RECORDED DATA:

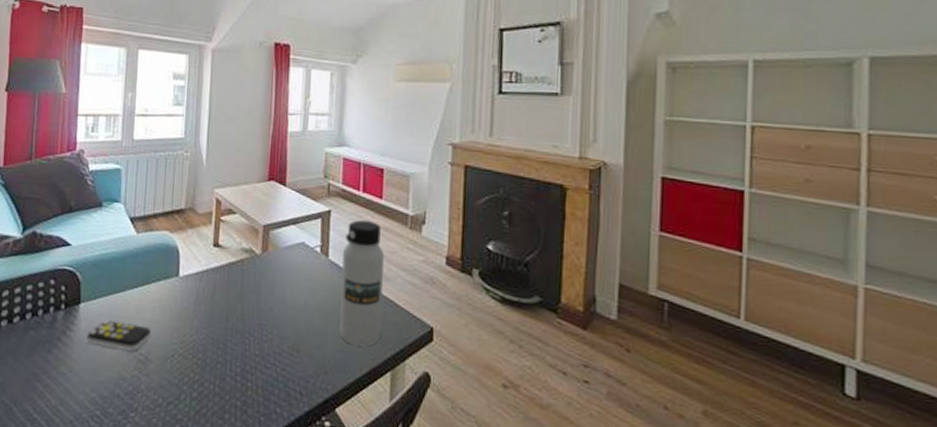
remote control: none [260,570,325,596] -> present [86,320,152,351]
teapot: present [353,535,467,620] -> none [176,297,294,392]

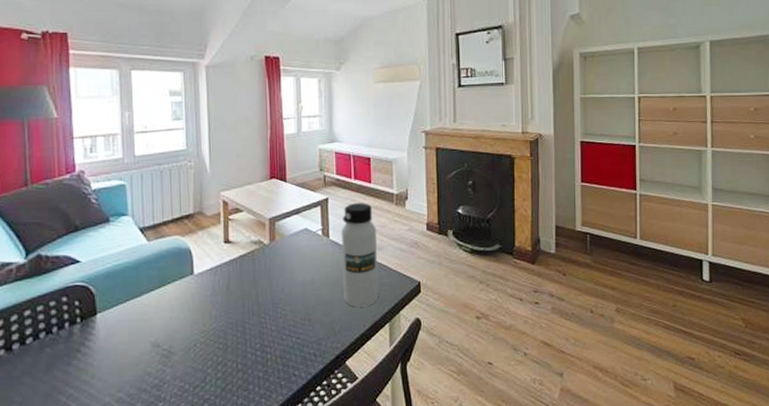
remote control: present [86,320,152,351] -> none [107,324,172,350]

PROBLEM REQUIREMENTS:
Return only the lines from the one that contains "teapot: present [353,535,467,620]" through the closing line of the data, inclusive, reproduced exactly and with every picture left out.

EXERCISE OUTPUT:
teapot: present [353,535,467,620] -> none [176,297,294,392]

remote control: present [86,320,152,351] -> none [107,324,172,350]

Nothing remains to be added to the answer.